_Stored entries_
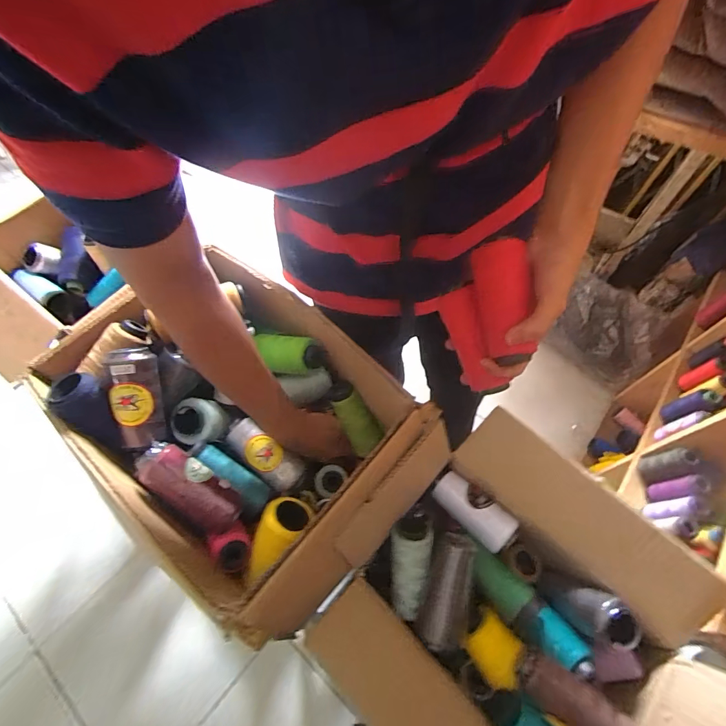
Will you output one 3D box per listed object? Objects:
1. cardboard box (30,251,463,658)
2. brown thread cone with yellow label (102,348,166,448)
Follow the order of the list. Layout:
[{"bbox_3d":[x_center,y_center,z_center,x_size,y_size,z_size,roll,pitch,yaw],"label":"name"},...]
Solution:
[{"bbox_3d":[-0.142,0.074,0.482,0.390,0.177,0.277,39,67,19],"label":"cardboard box"},{"bbox_3d":[-0.260,0.039,0.439,0.053,0.046,0.116,-5,101,-4],"label":"brown thread cone with yellow label"}]

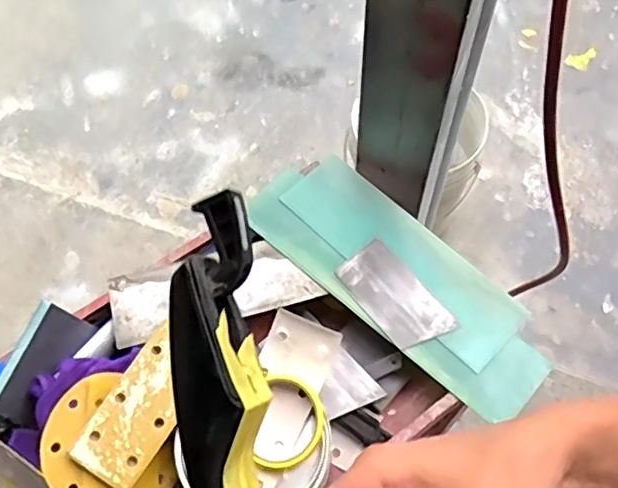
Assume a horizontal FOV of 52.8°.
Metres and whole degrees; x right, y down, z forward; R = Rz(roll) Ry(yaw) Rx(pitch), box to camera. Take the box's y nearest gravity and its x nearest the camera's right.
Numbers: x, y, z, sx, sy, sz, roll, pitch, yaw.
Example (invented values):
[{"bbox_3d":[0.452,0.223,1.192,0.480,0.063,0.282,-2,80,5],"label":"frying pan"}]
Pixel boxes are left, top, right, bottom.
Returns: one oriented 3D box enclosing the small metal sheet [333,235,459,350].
[{"bbox_3d":[0.099,0.059,0.724,0.073,0.004,0.135,-36,67,-13],"label":"small metal sheet"}]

_Task goal_
With the images left out, output all the entries above exactly.

_Answer for the task_
Will you output one 3D box per listed object? Objects:
1. cardboard box (30,251,463,658)
2. brown thread cone with yellow label (102,348,166,448)
Follow the order of the list. Layout:
[{"bbox_3d":[x_center,y_center,z_center,x_size,y_size,z_size,roll,pitch,yaw],"label":"name"},...]
Solution:
[{"bbox_3d":[-0.142,0.074,0.482,0.390,0.177,0.277,39,67,19],"label":"cardboard box"},{"bbox_3d":[-0.260,0.039,0.439,0.053,0.046,0.116,-5,101,-4],"label":"brown thread cone with yellow label"}]

Assume a horizontal FOV of 52.8°.
Metres and whole degrees; x right, y down, z forward; R = Rz(roll) Ry(yaw) Rx(pitch), box to camera. Take the box's y nearest gravity and its x nearest the camera's right.
Numbers: x, y, z, sx, sy, sz, roll, pitch, yaw.
Example (invented values):
[{"bbox_3d":[0.452,0.223,1.192,0.480,0.063,0.282,-2,80,5],"label":"frying pan"}]
Pixel boxes are left, top, right, bottom.
Returns: one oriented 3D box enclosing the small metal sheet [333,235,459,350].
[{"bbox_3d":[0.099,0.059,0.724,0.073,0.004,0.135,-36,67,-13],"label":"small metal sheet"}]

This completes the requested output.